### Aim of the task
Beneath this task are records; count how many lines include the string "these" and answer with that number alone.

Stored data entries:
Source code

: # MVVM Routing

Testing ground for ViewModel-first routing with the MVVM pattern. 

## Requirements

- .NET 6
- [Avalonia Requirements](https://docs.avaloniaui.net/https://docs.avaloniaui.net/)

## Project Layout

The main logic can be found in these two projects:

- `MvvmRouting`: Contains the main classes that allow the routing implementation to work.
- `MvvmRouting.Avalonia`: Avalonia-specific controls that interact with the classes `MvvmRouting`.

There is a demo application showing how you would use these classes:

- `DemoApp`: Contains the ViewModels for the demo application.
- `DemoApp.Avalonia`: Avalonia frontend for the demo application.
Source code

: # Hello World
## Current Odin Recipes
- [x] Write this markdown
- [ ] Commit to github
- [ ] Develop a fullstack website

### Solution to this exercise
2